Forward head posture (FHP), also known as “tech neck” or “text neck,” can result from prolonged poor posture, typically due to leaning forward to view screens or other activities. Here are several corrective measures and exercises:
Chin tucks: This exercise targets the deep cervical muscles. To perform, place two fingers on your chin, gently tuck your chin in, and retract your head backward while keeping the chin tucked. Hold for a few seconds and repeat for multiple sets.
Neck flexion (suboccipital stretch): This stretch focuses on the back of your neck. Tuck your chin with one hand and use the other to gently pull your head towards your chest until you feel a stretch. Hold for 20-30 seconds and repeat.
Thoracic spine opener: Using a foam roller or a rolled towel, lie down with it placed under your upper back to help loosen the area and promote spinal alignment.
Corner stretch: To stretch your chest and shoulder areas, face a corner or doorway, place your forearms against each wall, and lean forward until you feel a stretch under your collarbone.
Ergonomic adjustments: Adjust your workspace to encourage better posture.

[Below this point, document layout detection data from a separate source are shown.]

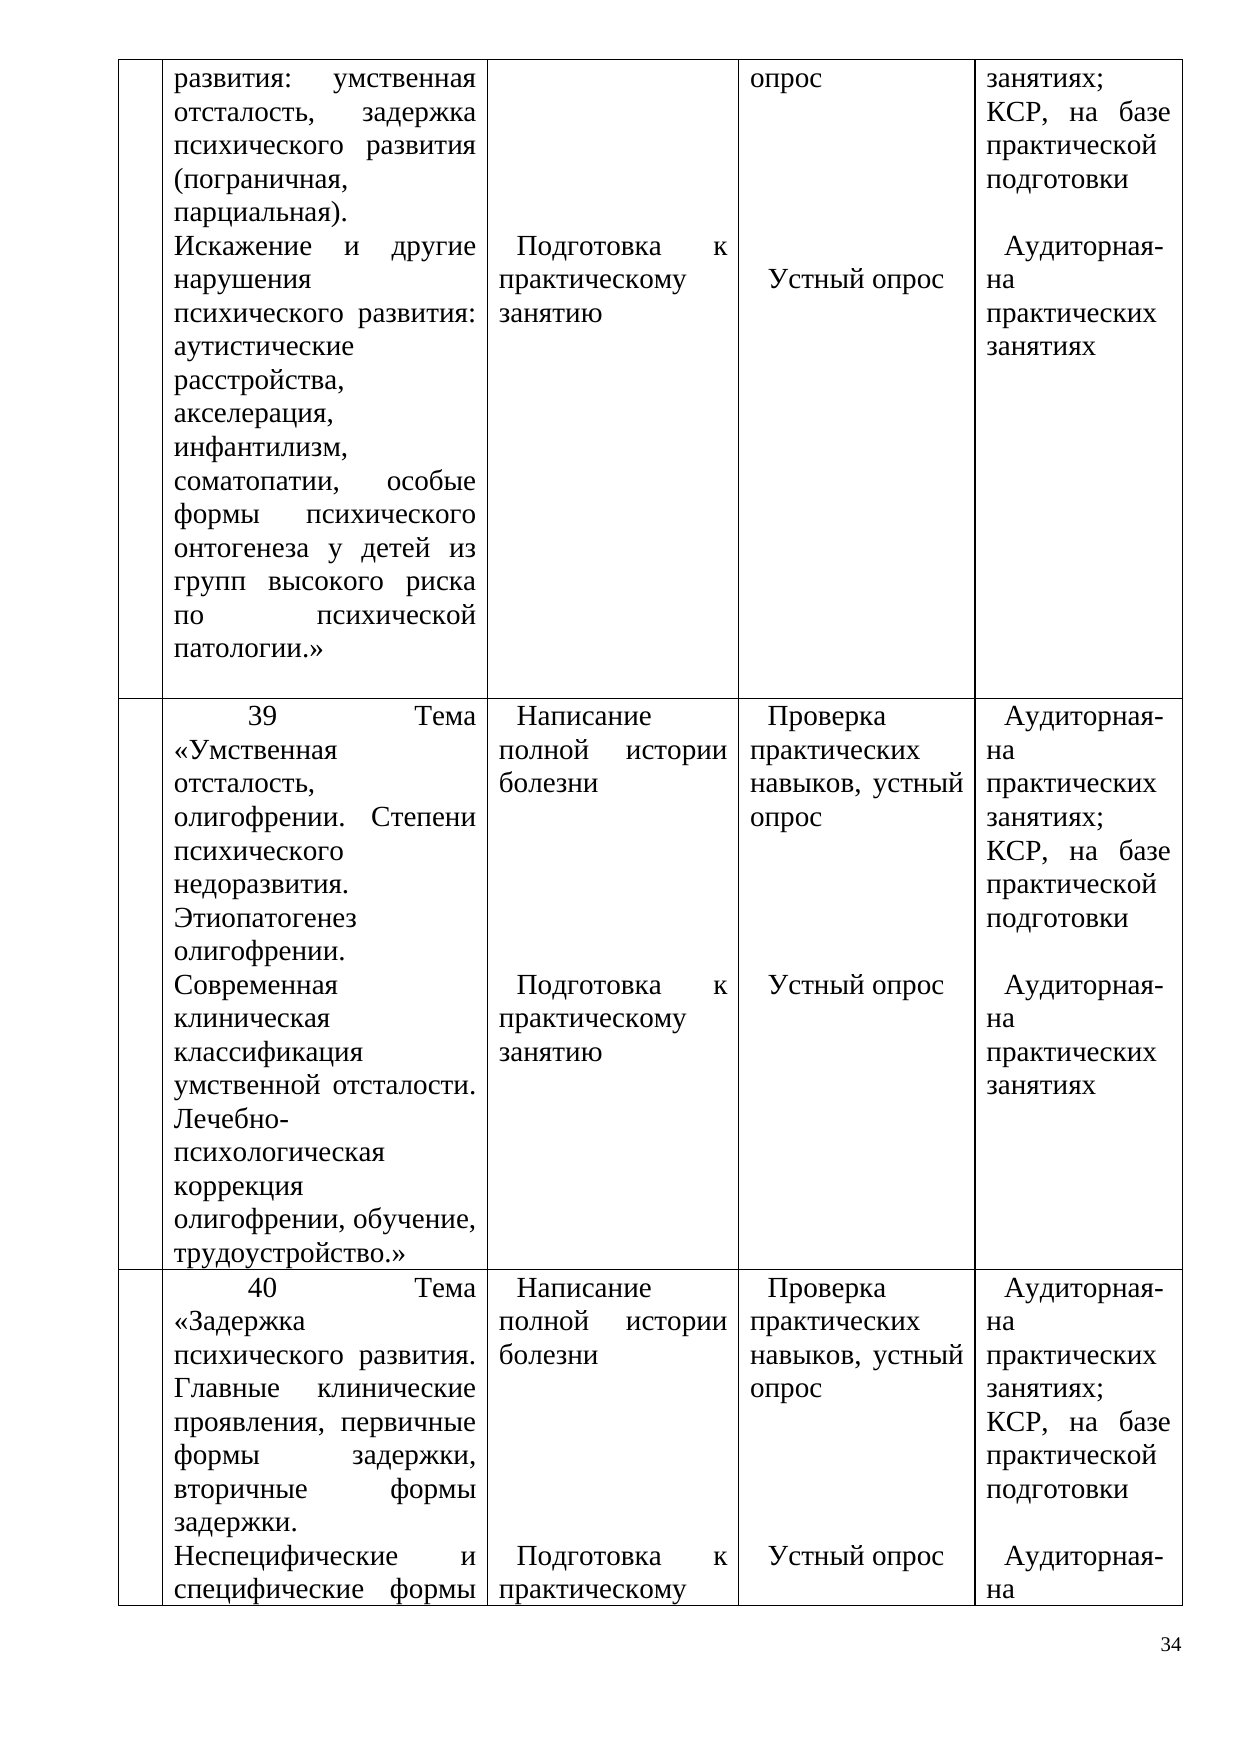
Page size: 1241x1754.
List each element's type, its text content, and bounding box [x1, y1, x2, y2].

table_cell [163, 60, 487, 697]
table_cell Написание полной истории болезни Подготовка к практическому занятию [488, 699, 738, 1269]
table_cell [976, 60, 1182, 697]
table_cell 39 Тема «Умственная отсталость, олигофрении. Степени психического недоразвития. Этиопатогенез олигофрении. Современная клиническая классификация умственной отсталости. Лечебно-психологическая коррекция олигофрении, обучение, трудоустройство.» [163, 699, 487, 1269]
table_cell Аудиторная- на практических занятиях; КСР, на базе практической подготовки Аудиторная- на практических занятиях [976, 699, 1182, 1269]
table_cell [488, 60, 738, 697]
table_cell [119, 699, 162, 1269]
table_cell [488, 1270, 738, 1605]
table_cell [163, 1270, 487, 1605]
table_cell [739, 1270, 974, 1605]
table_cell [119, 1270, 162, 1605]
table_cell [976, 1270, 1182, 1605]
table_cell [119, 60, 162, 697]
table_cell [739, 60, 974, 697]
table_cell Проверка практических навыков, устный опрос Устный опрос [739, 699, 974, 1269]
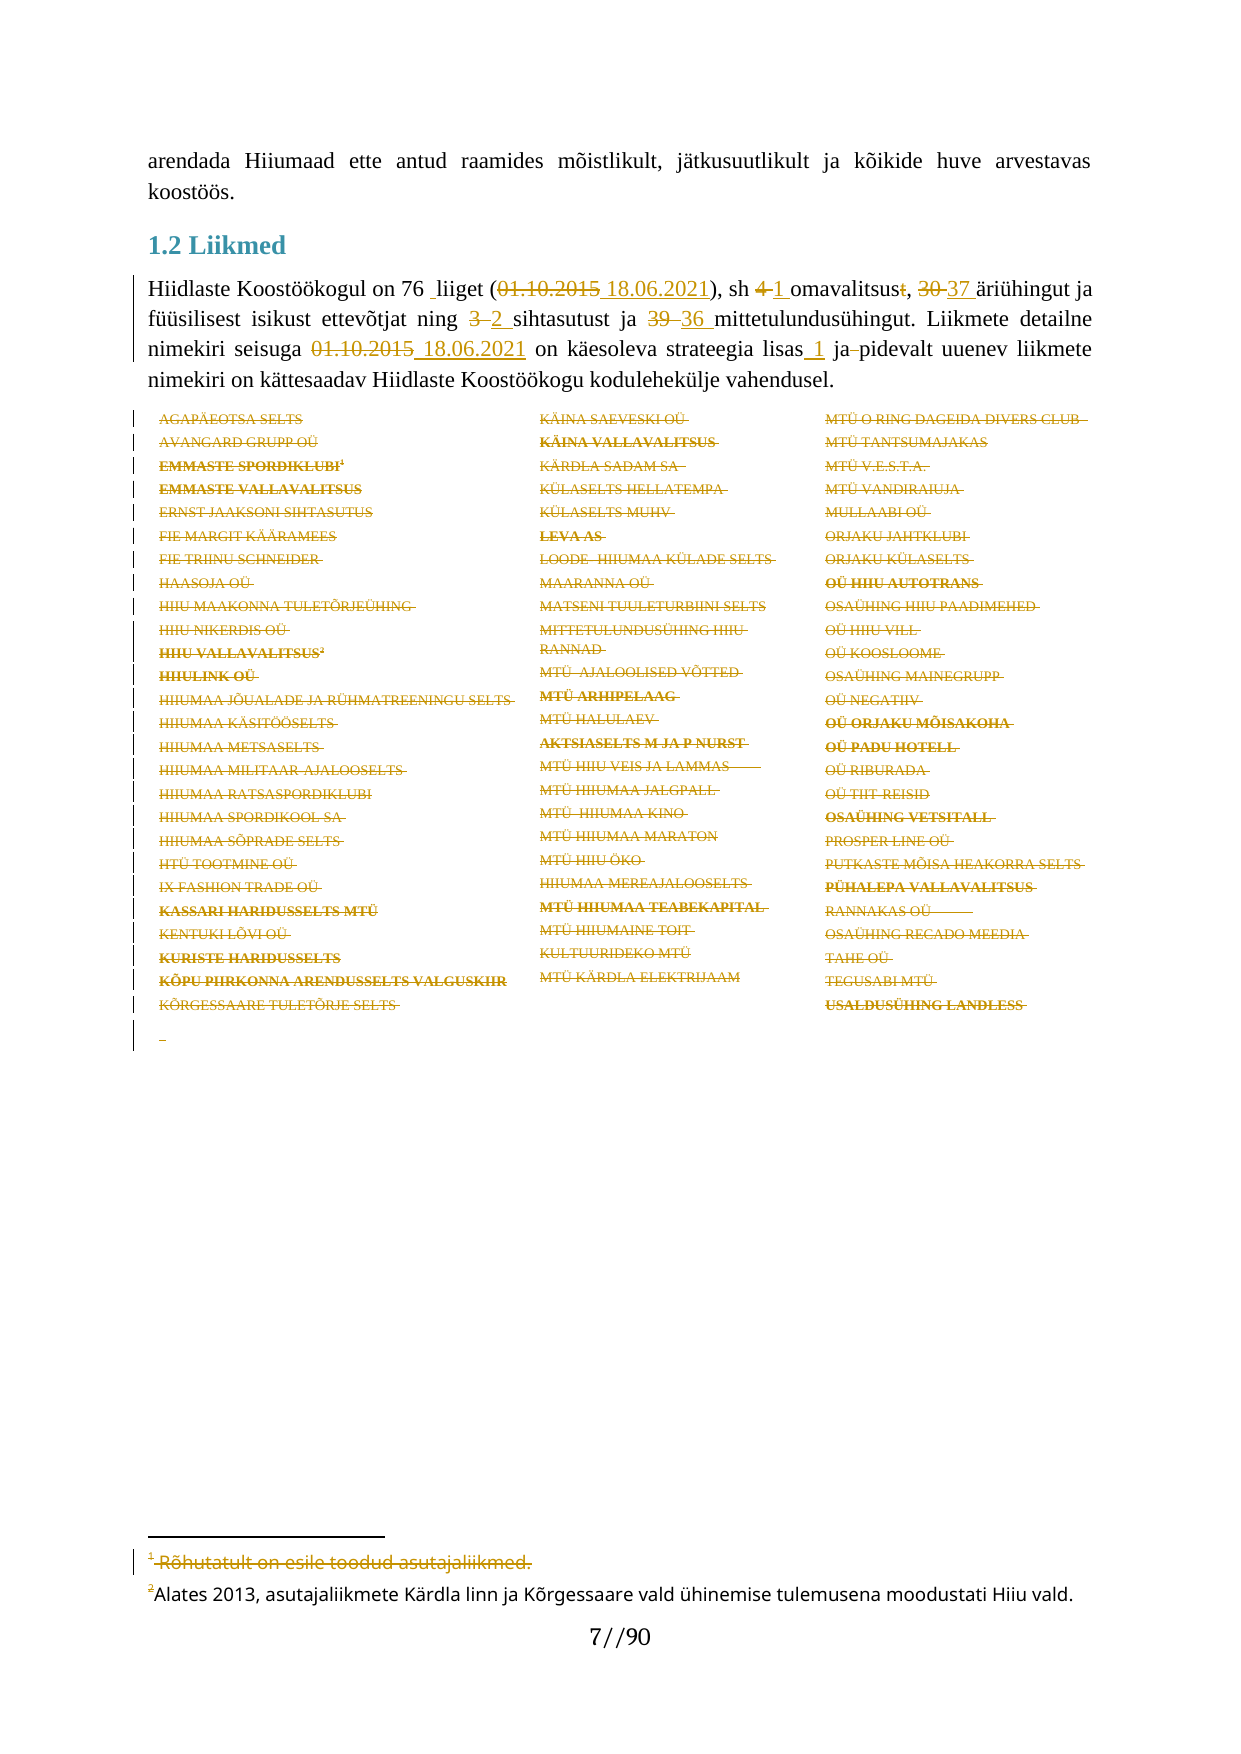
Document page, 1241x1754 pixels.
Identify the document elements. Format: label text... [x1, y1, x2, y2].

This includes setting your computer monitor at eye level and using an ergonomic chair to support your spine.
Cervical pillow: Sleeping on a cervical pillow can help maintain the natural curve of your neck, reducing the strain and promoting proper alignment.
Posture correctors: Using a posture corrector can effectively train your body to maintain proper alignment. These devices help keep the shoulders back and the neck aligned over the spine, which can alleviate the strain caused by FHP. While posture correctors can provide immediate relief and corrective positioning, they should be used as part of a comprehensive approach, including exercises and ergonomic adjustments for long-term improvement.
Consistent practice of these posture exercises, mindful posture throughout the day, and appropriate ergonomic setups can significantly improve forward head posture.